Vor dem Hintergrund genannter Erfahrungen und Erkenntnisse werdend final Empfehlungen für den kommenden Herbst und Winter formuliert. Unter anderem lauten diese:
- Der Staat hat somit keinen Regulierungsbedarf mehr, der über die klassischen Formen der Gesundheitsvorsorge hinausginge: Er muss die Bürger klar und offen auf Grundlage einer evidenz-basierten Wissenschaft und nicht auf Basis von Hochrechnungen epidemiologischer Beobachtungsstudien informieren.
- Dabei sind voreilige Schlussfolgerungen zu vermeiden, etwa ohne empirische Grundlage von der "Nebenwirkungslosigkeit" von Impfstoffen oder einem "katastrophalen Herbst" zu reden.
- Staatliche Kommunikation sollte frei von Angstmache, faktenbezogen und konsequent an der Wissenschaft orientiert sein.
- Zu den Pandemieschäden gehören auch Kollateralschäden (verzögerte oder fehlende Krankenhausbehandlung, Verschlimmerung psychiatrischer Vorerkrankungen, Entwicklungsstörungen bei Kindern usw.), deren Bedeutung im Sinne eines Gesamtschadens (Ressourcenallokation) bzw. der Verantwortungsethik viel mehr berücksichtigt werden müssen.
- Wir sollten wieder den Leitgedanken des mündigen Bürgers in den Mittelpunkt stellen.
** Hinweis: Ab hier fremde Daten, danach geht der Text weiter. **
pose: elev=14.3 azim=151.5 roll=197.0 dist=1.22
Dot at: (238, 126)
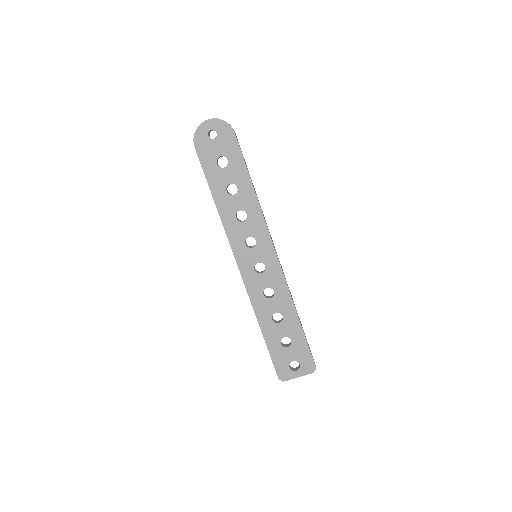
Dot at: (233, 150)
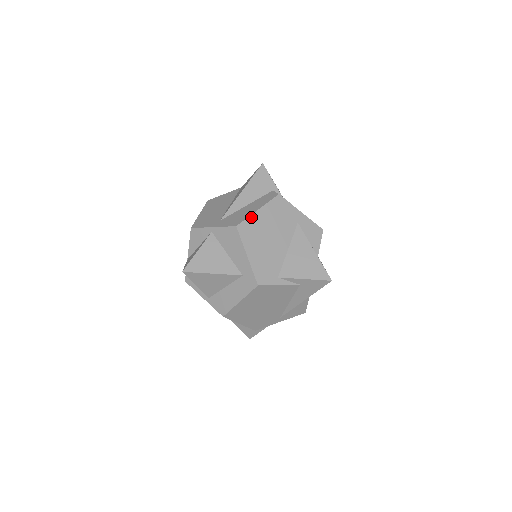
Der Irrweg des ideologischen Glaubenskriegers in Wissenschaft und Medizin funktioniert nicht und schadet deren Ansehen enorm.
Zum Ende diesen Jahres würden daher "keine Maßnahmen wie Lockdowns, Schulschließungen, ständiges Testen oder Maskenpflichten" benötigt werden, so das Fazit des Thesenpapiers, um abschließend festzustellen:
"Wir können diesem Herbst und Winter mit berechtigtem Optimismus entgegensehen, wenigstens beim Umgang mit SARS-CoV-2 und seinen Varianten".